**Supplied text:**
+++

New research suggests that targeting the metabotropic glutamate receptor 7 (mGlu7) with a specific type of drug may offer a novel approach to treating anxiety and fear-related disorders, including posttraumatic stress disorder (PTSD). The findings, published recently, demonstrate that modulating mGlu7 can interfere with the process by which the brain reconsolidates fear memories – essentially, the way memories are restabilized when recalled.
The study, conducted by scientists at the Center for Psychiatric Neurosciences (CNP, CHUV/UNIL) in Lausanne, Switzerland, investigated the effects of ADX71743, a highly selective mGlu7 negative allosteric modulator (NAM). Researchers found that this modulator could disrupt fear memory reconsolidation in animal models. This disruption occurred when fear memories were recalled and within a specific timeframe following recall, leading to a reduction in fear responses.
“This research shows that fear memories can be weakened by targeting reconsolidation with a drug acting on mGlu7,” explained Ron Stoop, PhD, a paper author and assistant professor at the Center for Psychiatric Neurosciences. “It offers a realistic path towards a time-limited pharmacological intervention, which combined with memory recall, could reduce pathological fear more durably than continuous symptom-suppressing medication.”
The mGlu7 receptor is highly expressed in the central nervous system and plays a role in several brain functions, including emotional and stress reactivity, learning, memory, and attention. Because of this multifaceted role, it has emerged as a promising target for a range of disorders beyond anxiety and PTSD, such as obsessive-compulsive disorder (OCD), depression, drug abuse, and schizophrenia.
The mechanism behind ADX71743’s effect involves modulating glutamatergic transmission between the thalamus and the amygdala – brain regions critical for fear learning. Electrophysiological studies showed that the drug increased spontaneous excitatory signaling and prevented long-term potentiation (LTP), a process associated with memory formation, under high stimulation conditions. Importantly, similar synaptic effects were observed in human brain tissue models, providing early translational validation for targeting reconsolidation pathways in anxiety and trauma-related disorders.

+++

**Apply what you read:**
[a] In the article on mGlu7 and fear memory, why has the mGlu7 receptor emerged as a promising target for disorders beyond anxiety and PTSD? Answer in one to three sentences.
[b] Reproduce a passage of the mGlu7 fear-memory article word for word, beginning at the words that contain "The mGlu7 receptor" and stopping after "abuse, and schizophrenia.".
[c] Proceed with the article on mGlu7 and fear memory, picking up after its last sentence.

+++

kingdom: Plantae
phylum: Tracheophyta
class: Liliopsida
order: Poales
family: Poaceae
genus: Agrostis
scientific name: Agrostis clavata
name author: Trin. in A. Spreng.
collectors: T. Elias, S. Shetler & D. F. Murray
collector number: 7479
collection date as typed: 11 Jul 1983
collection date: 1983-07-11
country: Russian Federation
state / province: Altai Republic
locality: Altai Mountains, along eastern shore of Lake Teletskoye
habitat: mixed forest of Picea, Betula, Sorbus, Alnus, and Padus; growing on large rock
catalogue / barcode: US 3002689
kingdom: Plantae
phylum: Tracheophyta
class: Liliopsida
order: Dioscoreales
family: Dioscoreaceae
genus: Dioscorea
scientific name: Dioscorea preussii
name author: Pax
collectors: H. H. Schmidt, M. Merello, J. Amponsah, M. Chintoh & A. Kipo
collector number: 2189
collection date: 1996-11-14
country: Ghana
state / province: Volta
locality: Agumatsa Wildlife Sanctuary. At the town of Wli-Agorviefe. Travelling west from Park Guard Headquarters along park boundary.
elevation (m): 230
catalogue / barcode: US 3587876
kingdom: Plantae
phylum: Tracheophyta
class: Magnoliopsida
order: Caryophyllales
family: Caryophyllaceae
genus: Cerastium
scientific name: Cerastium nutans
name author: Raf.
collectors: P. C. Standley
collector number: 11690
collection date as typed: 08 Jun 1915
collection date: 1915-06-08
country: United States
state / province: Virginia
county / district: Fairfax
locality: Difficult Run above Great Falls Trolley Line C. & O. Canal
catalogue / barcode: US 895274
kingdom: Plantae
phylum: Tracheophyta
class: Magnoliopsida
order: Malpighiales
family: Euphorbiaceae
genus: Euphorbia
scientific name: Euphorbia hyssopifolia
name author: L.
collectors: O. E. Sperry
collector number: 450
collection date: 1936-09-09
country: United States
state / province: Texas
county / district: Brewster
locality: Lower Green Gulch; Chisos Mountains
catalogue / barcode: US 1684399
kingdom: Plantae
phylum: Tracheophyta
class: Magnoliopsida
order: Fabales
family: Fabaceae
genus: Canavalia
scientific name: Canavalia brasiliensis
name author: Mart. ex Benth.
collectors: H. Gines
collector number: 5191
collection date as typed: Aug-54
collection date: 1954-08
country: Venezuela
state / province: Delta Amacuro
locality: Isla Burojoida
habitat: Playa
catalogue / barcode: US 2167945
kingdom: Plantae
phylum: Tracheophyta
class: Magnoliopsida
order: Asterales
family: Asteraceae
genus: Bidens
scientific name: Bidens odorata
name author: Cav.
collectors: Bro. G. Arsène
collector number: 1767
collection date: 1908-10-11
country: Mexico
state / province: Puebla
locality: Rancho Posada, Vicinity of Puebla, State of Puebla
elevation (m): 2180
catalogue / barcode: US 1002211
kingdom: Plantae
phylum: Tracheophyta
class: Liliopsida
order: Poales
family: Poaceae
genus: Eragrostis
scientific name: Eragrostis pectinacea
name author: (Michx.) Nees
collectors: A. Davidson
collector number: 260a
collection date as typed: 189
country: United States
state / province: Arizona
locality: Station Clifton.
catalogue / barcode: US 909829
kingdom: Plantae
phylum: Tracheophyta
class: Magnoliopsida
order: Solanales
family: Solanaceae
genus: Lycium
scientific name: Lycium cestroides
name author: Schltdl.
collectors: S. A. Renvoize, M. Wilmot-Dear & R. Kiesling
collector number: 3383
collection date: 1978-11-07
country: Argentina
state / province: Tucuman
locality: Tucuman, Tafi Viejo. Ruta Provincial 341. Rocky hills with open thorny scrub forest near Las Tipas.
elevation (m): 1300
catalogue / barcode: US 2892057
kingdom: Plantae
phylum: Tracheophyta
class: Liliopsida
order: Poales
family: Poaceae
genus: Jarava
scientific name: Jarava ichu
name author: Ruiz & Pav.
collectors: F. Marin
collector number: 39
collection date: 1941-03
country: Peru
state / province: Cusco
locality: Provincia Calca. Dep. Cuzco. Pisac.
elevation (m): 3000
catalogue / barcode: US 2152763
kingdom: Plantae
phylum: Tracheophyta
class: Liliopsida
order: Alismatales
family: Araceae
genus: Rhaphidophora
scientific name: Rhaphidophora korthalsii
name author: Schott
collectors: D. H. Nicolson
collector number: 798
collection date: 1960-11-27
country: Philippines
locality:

+++

**Task answers:**
[a] The mGlu7 receptor is highly expressed in the central nervous system and plays a role in several brain functions, including emotional and stress reactivity, learning, memory, and attention. Because of this multifaceted role, it is a promising target for disorders such as obsessive-compulsive disorder, depression, drug abuse, and schizophrenia.

[b]
The mGlu7 receptor is highly expressed in the central nervous system and plays a role in several brain functions, including emotional and stress reactivity, learning, memory, and attention. Because of this multifaceted role, it has emerged as a promising target for a range of disorders beyond anxiety and PTSD, such as obsessive-compulsive disorder (OCD), depression, drug abuse, and schizophrenia.

[c]
Currently, many treatments for anxiety and stress-related disorders focus on managing symptoms and often require continuous use. These treatments, such as benzodiazepines, can carry risks of tolerance, dependence, and relapse upon discontinuation. The potential of mGlu7 NAMs lies in their ability to act as time-limited interventions, paired with memory recall, potentially offering a more targeted and durable reduction in pathological fear.
According to Tim Dyer, CEO of Addex Therapeutics, the company developing ADX71743, “Anxiety and stress-related disorders remain among the most prevalent neuropsychiatric conditions globally, with many patients experiencing incomplete or transient responses to existing therapies.” He emphasized that this new research, focusing on memory reconsolidation, represents a different therapeutic avenue to explore and reinforces the company’s belief in the potential of targeting mGlu7 with negative allosteric modulators for treating anxiety and fear-related disorders.
The study demonstrated that ADX71743’s effects on fear memory reconsolidation were specific to the conditioned stimulus, meaning it targeted the specific memory associated with the fear, and could be achieved through both direct administration into the lateral amygdala and systemic dosing, suggesting feasibility for non-invasive administration.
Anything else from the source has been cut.